▶ _Goal of the exercise_: Copy each line of the records below, from the first through the one that contains "house plant [28,206,89,314]", exactly as written.
::::
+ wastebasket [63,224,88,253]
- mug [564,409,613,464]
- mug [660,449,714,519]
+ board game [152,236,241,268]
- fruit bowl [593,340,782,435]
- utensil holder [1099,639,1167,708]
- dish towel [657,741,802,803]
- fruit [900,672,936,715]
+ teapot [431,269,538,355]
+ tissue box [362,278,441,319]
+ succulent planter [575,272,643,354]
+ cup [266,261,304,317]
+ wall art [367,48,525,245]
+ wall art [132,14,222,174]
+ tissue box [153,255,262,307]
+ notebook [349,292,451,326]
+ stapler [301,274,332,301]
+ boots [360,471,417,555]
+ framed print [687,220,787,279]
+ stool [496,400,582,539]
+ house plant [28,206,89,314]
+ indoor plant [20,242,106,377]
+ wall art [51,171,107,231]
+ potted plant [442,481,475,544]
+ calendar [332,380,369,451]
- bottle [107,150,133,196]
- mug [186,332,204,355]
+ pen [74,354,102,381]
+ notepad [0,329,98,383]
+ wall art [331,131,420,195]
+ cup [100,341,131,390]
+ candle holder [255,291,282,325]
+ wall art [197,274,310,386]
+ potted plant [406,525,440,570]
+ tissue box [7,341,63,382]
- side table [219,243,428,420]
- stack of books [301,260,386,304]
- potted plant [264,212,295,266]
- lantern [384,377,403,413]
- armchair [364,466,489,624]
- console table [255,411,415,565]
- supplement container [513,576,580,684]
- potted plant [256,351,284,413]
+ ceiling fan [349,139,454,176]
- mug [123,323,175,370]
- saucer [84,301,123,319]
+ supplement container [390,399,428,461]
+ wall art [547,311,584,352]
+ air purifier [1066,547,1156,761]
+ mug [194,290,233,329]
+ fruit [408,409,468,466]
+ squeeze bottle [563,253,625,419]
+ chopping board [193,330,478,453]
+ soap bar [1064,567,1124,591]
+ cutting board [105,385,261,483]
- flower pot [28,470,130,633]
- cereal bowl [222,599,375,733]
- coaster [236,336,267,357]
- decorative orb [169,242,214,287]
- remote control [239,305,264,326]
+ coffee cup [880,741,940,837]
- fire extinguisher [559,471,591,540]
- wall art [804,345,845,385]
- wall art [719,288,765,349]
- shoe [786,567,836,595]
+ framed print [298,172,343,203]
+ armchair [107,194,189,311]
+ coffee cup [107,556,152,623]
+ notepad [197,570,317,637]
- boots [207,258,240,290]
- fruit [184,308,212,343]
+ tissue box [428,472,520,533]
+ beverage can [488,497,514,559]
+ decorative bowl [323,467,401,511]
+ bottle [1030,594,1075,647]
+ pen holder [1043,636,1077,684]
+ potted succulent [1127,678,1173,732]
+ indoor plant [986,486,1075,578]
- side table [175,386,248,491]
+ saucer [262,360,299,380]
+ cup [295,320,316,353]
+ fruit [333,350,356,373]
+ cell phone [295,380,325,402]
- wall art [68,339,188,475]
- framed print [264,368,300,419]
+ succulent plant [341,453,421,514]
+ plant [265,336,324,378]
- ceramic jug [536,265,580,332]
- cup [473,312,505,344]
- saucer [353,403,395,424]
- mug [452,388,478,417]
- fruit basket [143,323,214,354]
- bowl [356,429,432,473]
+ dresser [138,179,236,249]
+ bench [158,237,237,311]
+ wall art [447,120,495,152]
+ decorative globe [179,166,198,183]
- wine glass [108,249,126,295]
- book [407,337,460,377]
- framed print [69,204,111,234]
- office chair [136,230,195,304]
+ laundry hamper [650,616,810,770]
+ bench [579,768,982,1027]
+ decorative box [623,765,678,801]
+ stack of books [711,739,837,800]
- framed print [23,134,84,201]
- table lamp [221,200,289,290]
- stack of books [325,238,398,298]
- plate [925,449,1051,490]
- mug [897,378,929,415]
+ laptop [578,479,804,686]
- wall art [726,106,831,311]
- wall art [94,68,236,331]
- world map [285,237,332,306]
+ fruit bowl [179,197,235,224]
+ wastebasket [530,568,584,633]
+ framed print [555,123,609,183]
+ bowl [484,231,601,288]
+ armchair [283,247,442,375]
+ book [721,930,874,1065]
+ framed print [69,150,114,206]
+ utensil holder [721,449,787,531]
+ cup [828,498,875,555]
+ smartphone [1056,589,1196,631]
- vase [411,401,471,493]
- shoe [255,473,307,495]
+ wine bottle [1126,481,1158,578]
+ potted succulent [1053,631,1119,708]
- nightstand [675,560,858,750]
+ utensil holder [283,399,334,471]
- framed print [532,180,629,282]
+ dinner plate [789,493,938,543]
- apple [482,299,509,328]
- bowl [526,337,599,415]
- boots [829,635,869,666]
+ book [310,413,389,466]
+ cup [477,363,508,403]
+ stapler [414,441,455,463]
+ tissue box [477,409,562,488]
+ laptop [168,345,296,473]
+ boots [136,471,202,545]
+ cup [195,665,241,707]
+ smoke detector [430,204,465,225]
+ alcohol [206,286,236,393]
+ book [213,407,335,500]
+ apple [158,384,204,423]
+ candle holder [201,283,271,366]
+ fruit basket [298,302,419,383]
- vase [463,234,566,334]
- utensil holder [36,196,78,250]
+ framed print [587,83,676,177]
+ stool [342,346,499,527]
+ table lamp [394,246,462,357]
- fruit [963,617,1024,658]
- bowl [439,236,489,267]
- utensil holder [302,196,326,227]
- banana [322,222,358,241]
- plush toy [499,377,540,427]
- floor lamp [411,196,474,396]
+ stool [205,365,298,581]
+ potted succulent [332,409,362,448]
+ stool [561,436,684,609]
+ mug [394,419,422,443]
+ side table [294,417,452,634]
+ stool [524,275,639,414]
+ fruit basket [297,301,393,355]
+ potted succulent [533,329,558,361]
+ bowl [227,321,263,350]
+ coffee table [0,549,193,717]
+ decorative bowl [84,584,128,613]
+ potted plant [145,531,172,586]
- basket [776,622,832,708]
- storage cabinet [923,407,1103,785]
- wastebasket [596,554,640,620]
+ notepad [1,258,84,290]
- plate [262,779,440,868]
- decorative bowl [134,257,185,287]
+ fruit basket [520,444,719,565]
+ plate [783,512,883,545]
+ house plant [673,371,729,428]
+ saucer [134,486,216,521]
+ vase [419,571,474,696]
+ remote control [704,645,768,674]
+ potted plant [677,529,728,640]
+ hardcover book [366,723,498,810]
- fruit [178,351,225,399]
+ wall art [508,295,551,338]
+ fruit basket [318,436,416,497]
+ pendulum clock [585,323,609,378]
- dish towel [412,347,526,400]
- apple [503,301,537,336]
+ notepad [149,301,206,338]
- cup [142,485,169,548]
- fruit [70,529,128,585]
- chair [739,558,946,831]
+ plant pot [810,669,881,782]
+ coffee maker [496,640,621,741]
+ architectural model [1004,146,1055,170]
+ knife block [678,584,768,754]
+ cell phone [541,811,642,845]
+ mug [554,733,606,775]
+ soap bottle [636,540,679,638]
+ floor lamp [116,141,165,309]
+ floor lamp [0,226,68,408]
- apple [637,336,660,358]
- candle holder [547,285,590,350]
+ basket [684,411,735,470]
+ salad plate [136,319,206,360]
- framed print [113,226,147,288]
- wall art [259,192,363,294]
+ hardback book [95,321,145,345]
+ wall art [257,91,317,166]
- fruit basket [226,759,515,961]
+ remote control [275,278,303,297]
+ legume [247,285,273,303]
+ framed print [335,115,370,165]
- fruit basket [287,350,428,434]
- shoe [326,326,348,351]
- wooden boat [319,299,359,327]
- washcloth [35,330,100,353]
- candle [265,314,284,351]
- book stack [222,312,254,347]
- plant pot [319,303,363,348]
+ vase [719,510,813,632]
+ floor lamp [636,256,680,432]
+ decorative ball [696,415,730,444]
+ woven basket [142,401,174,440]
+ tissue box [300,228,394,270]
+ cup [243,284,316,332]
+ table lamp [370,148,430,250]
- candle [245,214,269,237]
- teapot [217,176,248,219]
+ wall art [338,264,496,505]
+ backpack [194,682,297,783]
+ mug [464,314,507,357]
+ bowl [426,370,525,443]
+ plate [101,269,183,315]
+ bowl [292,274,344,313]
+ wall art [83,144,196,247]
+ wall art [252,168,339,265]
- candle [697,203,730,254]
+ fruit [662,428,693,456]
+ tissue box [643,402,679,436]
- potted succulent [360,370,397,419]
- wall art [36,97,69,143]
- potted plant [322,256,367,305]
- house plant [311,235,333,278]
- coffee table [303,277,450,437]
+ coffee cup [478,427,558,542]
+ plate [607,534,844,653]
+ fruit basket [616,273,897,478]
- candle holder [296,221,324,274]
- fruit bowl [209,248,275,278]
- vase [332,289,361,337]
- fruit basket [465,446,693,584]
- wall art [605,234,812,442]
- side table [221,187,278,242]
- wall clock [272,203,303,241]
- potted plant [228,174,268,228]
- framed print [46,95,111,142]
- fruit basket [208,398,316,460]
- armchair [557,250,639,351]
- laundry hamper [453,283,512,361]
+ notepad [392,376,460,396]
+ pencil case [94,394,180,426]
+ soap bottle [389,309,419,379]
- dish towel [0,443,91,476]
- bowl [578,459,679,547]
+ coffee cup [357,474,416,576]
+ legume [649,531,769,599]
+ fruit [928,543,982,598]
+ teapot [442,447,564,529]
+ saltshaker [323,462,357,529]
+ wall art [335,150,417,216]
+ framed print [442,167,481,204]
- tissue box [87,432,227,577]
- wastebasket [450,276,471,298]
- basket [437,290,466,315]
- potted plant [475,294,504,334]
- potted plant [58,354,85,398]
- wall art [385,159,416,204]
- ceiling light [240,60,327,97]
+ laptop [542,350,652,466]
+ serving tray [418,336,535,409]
::::
▶ _Answer below_:
+ wastebasket [63,224,88,253]
- mug [564,409,613,464]
- mug [660,449,714,519]
+ board game [152,236,241,268]
- fruit bowl [593,340,782,435]
- utensil holder [1099,639,1167,708]
- dish towel [657,741,802,803]
- fruit [900,672,936,715]
+ teapot [431,269,538,355]
+ tissue box [362,278,441,319]
+ succulent planter [575,272,643,354]
+ cup [266,261,304,317]
+ wall art [367,48,525,245]
+ wall art [132,14,222,174]
+ tissue box [153,255,262,307]
+ notebook [349,292,451,326]
+ stapler [301,274,332,301]
+ boots [360,471,417,555]
+ framed print [687,220,787,279]
+ stool [496,400,582,539]
+ house plant [28,206,89,314]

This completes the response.